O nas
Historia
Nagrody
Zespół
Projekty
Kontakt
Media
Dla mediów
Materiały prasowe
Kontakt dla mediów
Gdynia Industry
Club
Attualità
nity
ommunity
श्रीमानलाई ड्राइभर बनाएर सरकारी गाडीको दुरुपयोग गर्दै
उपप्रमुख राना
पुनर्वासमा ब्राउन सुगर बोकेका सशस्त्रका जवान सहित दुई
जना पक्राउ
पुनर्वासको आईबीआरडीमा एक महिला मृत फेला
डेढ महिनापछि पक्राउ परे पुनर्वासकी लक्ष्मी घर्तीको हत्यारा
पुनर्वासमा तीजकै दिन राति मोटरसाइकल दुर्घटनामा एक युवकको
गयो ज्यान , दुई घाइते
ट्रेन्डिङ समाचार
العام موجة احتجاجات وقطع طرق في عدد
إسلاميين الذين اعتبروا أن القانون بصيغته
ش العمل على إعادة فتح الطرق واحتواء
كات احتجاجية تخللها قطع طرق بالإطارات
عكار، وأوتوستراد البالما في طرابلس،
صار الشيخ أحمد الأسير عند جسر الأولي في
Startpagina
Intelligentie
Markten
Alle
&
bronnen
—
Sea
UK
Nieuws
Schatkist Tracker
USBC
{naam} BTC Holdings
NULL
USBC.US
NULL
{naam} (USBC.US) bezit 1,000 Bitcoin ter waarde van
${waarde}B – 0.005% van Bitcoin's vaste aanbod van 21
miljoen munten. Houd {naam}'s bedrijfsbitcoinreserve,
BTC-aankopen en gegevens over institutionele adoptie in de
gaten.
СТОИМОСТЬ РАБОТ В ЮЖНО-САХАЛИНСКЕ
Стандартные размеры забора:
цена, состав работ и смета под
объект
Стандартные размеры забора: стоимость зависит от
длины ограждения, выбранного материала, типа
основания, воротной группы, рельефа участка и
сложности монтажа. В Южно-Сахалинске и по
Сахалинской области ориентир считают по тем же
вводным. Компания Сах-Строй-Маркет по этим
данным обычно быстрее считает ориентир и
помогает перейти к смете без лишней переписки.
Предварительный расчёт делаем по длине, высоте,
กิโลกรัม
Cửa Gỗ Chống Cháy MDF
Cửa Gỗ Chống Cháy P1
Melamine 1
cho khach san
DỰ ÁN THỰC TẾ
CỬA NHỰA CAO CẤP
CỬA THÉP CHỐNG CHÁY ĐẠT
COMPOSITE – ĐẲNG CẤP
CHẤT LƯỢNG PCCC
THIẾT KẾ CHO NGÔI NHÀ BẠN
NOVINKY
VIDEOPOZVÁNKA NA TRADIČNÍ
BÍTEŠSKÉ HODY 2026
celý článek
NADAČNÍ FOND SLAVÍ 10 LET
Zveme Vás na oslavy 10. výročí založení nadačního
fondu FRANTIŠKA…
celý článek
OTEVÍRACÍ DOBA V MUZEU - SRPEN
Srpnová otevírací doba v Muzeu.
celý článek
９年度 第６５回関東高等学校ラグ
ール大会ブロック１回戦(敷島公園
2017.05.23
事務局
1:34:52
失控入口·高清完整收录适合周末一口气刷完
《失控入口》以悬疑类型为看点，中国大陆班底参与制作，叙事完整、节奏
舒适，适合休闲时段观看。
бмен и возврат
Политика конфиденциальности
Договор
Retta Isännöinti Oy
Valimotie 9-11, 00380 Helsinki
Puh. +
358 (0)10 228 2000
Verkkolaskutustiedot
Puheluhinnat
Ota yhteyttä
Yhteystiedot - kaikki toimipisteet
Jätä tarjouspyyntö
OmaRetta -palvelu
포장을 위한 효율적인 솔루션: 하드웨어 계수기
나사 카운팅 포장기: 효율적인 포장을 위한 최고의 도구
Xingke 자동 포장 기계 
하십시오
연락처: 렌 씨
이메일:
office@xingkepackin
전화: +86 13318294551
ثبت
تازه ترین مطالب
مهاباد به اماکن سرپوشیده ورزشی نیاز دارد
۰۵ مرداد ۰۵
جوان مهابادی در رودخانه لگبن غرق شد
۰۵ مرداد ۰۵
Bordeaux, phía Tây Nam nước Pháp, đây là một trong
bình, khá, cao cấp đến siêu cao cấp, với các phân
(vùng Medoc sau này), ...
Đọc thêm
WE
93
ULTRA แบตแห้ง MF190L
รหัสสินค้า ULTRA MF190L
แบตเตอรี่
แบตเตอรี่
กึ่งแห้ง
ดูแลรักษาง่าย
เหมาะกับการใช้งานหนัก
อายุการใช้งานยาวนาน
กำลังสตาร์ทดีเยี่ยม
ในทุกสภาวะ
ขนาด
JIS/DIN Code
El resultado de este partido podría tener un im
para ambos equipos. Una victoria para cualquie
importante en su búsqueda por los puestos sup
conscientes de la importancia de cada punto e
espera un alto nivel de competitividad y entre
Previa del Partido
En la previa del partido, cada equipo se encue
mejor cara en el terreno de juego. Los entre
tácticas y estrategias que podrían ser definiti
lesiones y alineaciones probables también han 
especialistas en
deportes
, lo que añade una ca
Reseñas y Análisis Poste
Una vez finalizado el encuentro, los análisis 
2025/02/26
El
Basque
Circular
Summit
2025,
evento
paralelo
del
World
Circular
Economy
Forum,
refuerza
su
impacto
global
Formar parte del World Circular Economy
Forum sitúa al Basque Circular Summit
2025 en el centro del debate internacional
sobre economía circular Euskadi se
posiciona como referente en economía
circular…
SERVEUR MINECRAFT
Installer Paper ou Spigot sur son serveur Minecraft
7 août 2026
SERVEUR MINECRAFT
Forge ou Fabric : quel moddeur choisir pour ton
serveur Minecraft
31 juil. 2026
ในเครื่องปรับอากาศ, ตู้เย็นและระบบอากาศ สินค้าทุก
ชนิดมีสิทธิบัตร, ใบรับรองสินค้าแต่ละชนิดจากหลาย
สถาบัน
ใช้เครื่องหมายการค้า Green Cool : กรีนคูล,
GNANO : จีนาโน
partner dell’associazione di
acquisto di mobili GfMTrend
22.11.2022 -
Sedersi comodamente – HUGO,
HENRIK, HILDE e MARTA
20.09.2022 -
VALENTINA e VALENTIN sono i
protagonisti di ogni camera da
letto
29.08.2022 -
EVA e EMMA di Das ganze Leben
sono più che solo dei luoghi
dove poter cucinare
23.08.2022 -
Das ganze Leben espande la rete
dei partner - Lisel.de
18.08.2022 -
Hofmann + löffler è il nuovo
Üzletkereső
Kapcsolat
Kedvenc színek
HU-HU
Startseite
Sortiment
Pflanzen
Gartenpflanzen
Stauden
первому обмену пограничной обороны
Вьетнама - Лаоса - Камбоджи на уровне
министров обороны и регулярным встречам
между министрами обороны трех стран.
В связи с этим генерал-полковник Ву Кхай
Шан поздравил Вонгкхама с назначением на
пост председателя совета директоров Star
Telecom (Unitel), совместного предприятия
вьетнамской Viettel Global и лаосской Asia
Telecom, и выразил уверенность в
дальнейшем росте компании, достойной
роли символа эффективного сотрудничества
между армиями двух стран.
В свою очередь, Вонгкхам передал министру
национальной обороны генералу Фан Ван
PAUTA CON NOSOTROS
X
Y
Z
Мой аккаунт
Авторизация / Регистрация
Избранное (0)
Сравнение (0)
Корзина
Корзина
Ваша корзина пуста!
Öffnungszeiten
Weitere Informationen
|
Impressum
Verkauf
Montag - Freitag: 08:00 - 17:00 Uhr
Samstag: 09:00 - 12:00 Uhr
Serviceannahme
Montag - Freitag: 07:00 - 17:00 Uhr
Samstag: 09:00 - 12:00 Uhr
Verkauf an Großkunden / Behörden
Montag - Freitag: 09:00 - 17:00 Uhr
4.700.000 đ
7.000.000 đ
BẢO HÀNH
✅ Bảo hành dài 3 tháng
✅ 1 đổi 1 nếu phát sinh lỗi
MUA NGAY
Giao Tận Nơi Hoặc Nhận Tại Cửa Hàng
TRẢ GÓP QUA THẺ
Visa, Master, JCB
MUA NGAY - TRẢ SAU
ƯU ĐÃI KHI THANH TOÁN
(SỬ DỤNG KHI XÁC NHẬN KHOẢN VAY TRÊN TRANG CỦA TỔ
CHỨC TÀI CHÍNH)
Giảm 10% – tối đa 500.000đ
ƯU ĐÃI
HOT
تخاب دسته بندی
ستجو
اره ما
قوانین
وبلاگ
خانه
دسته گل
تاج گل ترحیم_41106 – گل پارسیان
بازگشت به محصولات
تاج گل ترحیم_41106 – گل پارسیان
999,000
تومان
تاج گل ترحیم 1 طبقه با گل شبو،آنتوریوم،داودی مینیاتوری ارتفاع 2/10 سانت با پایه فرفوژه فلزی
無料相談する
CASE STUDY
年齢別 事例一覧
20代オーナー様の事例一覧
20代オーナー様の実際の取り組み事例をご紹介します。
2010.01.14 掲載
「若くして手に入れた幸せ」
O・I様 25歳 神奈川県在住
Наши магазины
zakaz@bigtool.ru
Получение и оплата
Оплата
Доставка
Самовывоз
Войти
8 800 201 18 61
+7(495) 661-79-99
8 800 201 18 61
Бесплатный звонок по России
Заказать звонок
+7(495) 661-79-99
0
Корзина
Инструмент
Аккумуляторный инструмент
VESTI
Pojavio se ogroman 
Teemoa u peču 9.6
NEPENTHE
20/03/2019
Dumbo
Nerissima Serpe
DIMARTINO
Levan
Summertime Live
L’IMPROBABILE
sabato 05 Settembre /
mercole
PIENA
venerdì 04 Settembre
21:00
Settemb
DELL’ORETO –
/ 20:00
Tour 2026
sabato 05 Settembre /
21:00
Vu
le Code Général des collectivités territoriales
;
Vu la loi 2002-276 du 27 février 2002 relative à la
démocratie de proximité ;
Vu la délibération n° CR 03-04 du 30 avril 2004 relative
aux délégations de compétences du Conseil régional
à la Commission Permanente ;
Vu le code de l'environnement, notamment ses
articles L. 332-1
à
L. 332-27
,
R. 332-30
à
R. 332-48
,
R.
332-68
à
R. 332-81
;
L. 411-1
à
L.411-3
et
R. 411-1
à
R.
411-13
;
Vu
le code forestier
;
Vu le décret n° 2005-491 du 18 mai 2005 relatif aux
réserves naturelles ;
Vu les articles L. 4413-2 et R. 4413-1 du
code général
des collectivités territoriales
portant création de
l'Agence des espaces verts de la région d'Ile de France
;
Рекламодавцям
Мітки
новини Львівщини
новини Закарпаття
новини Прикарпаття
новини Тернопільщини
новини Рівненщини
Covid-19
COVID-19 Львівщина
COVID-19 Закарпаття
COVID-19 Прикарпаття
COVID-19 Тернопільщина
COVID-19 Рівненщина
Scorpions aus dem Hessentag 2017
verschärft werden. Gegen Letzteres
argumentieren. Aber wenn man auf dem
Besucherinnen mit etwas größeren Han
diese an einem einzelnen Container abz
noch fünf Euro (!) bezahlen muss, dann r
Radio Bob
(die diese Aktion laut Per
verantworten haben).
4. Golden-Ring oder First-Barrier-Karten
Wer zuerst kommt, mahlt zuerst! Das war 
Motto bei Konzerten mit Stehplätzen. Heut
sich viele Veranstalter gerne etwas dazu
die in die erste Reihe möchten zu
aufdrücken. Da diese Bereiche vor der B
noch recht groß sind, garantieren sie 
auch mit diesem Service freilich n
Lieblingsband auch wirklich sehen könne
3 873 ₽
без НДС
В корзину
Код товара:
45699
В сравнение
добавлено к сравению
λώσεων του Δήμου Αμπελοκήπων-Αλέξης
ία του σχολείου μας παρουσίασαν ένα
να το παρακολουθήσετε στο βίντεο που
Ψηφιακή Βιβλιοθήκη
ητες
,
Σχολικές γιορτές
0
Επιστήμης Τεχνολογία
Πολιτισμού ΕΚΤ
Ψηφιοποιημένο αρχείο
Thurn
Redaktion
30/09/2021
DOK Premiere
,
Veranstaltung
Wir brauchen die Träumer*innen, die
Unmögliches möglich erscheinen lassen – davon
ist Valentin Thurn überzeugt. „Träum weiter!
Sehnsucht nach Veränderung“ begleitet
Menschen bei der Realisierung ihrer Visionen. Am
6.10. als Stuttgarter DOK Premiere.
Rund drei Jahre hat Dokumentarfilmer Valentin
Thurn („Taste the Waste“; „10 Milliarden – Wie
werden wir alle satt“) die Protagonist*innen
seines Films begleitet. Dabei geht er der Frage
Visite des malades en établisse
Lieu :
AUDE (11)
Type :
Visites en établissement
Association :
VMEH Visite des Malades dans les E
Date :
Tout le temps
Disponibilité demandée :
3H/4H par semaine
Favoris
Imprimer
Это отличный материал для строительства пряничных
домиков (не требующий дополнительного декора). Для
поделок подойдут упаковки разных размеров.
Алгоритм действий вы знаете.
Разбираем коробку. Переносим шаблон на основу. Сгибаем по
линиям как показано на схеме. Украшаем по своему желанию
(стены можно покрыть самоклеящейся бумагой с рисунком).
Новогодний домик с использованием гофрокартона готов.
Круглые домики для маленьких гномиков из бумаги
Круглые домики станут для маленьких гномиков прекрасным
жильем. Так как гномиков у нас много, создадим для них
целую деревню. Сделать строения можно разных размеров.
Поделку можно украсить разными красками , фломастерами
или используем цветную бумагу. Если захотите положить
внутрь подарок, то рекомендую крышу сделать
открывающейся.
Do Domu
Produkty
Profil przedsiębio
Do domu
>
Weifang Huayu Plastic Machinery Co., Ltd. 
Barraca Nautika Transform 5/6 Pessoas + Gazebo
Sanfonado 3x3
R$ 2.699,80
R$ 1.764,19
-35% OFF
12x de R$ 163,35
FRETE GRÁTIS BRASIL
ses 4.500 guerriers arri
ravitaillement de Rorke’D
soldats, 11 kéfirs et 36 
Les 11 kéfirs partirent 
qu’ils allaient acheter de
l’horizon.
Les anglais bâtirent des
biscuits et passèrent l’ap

EXERCISE REQUIREMENTS
Say how many lines in the records contain the string "World", and say nothing else.

EXERCISE ANSWER
2